その前の第2試合は、9回まで投手戦となっていた。9回表2死ランナーなし。金沢桜丘(石川県)の三人目の打者も平凡なセカンドゴロ。あっ。トンネルだ。

ここから流れはあっという間に金沢に傾き、2点を取って3対1となる。しかし、オレは、このもう1点が余計な気がした。2対1ならば何とかしのいだろうけれど、さらにプラス1点で3対1になったことが、何かゲームを動かしてしまって、落ち着かない雰囲気を与えたような気がしたのだ。

二日前に早実(東京都)に負けた北海道栄(北海道)にも、七対0と大差の試合ながら、実は少し期待していた。というのも、初回にいきなり四点を取られるも、その裏1死満塁となって、小細工なくまともに攻めて、0点だったからだ。もちろん1点をまず取りに行かねばならぬのだが、それよりも大きく揺さぶって、でかい流れを掴もうとする野球なのだろうという大型チームの匂いがしたのだ。結局はよく大型チームが負けるパターンで大差で押し切られたが、ゲームを揺さぶる匂いだけは終盤まで残っていた。

さて、この日の第2試合は、2点という9回までにはない大きな得点こそが、どうにも怪しい匂いを発していた。9階裏には、ざわついた雰囲気のまま、変な打球が飛び、何となく効率よく3点を取ってサヨナラ勝ちとなった。

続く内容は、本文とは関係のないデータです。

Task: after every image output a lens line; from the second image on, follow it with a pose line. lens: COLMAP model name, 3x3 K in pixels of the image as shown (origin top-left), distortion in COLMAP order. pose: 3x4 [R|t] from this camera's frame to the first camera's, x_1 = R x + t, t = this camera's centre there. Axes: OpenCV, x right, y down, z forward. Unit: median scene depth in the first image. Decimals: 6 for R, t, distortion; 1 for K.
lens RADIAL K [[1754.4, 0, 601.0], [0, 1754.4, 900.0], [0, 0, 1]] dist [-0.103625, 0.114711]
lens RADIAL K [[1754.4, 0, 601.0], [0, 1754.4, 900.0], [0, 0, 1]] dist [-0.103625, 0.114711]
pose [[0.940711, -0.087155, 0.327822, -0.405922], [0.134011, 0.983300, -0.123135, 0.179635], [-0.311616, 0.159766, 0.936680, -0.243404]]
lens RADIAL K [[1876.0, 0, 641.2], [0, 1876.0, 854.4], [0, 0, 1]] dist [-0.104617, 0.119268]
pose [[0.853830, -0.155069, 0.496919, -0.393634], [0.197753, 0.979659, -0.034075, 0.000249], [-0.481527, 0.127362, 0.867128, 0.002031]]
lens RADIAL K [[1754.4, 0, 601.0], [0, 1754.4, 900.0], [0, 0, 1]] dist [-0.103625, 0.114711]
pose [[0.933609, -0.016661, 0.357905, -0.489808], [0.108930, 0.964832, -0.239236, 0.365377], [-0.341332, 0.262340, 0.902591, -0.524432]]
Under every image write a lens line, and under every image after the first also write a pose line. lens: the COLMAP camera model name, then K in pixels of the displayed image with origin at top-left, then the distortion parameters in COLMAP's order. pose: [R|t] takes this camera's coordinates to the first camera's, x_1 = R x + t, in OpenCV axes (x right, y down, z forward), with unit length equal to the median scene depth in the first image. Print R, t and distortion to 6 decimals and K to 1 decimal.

その後の試合だけに、これはきびきびした両チームでエラーがなくとも、何か大きく動くような気がしていた。

まずは四点を今治北(愛媛県)が取るが、この取り方がすさまじかった。3番四番の打棒を見せ付けるに充分なもので、ちょっと実力不足のチームなら、これだけで押し切られていただろう。ところが、延岡も負けていない。しぶとさと集中力があって、9点を取る。この時フラフラッと上がったおかしなテキサスヒット(野手のいないところに落ちるヒット)が3本続く運もあって、魔の5回という結果に完全になってしまった。それでもこの試合はどうもまだ決着が付いていない匂いがプンプンしている。

そもそも初回から、エラーはないが、どんどんと勢いよく攻める両チームの打球は速いし、何より仕掛けときびきびした積極さが、明らかに点数をどうにでも牛耳るという力を感じさせていた。マリナーズが強かった3年前ごろに突然と襲い掛かるインデイアンズとか、もう手が付けられなくなる爆発力を秘めているのだ。